This 19-story residential building exists between worlds. Not only does it bridge two unique Manhattan neighborhoods—Chelsea, the eclectic and diverse center of contemporary art in New York City, and Ladies’ Mile, the staid neoclassical commercial district—it also bridges two distinct design sensibilities: the understated refinement of modern architecture and the rough-hewn quality of traditional construction. The result is an unmistakably contemporary building that has the warmth and familiarity of classic New York City architecture.

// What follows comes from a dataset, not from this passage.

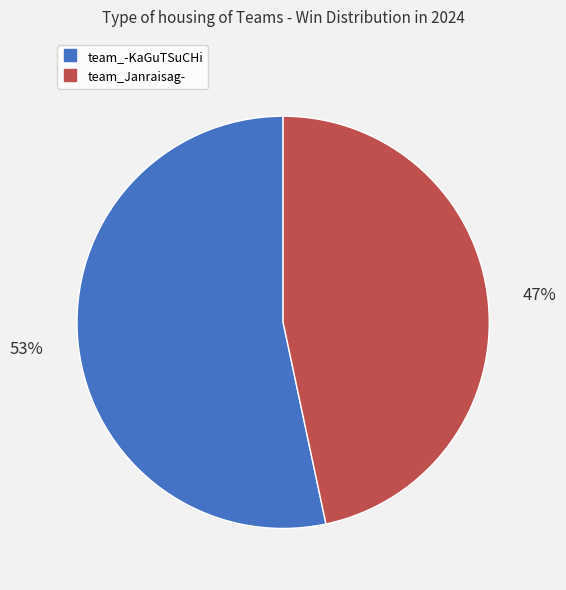

Which has a higher value, team_Janraisag- or team_-KaGuTSuCHi?

team_-KaGuTSuCHi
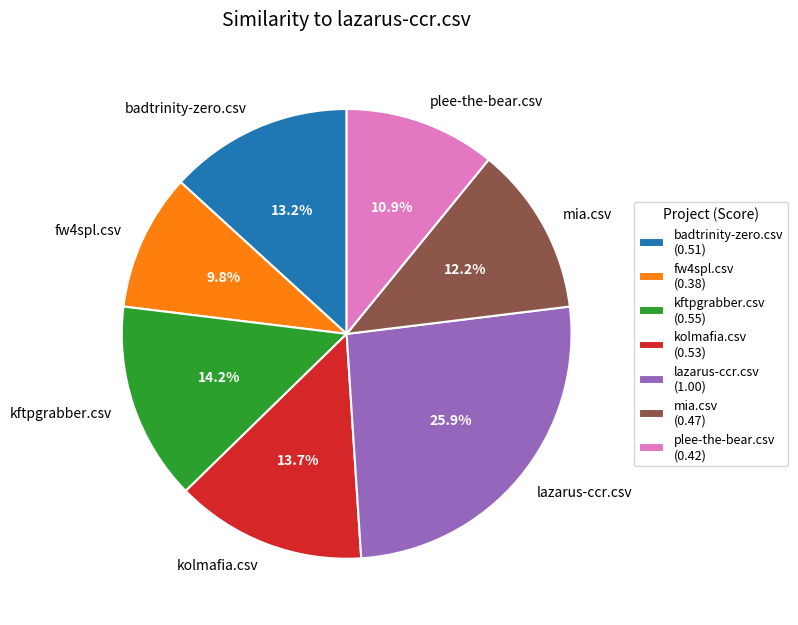

What percentage is the fw4spl.csv slice, to the nearest percent?

10%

This balance was achieved primarily by bringing texture to the building with a distinct palette of materials—most notably, white Petersen brick. This extra-long, rough clay brick is hand-made according to a centuries-old tradition that uses wooden molds along with a firing process that gives each brick a slightly different texture and shade. Although nothing in the area is exactly like it, the brick evokes the historic masonry buildings found throughout Chelsea and Ladies’ Mile, as well as the nearby Flatiron District. The connection to the past is reinforced by 55 West 17th Street’s composition, a familiar three-bay, tripartite scheme informed by zoning codes and tradition. Similar to the grand department stores of Ladies’ Mile, the building’s entry and lower floors are treated distinctively with bronze-colored metal cladding decorated with an abstract pattern of overlapping circles.
Other than the bronze detailing and a subtle cornice topping the two narrow outer bays, the facade is relatively devoid of ornament. Its modernist quality is reinforced by single-pane tilt-and-turn windows whose regularly spaced bronze-colored metal frames sit flush with the white brick to create a pronounced, almost graphic, grid.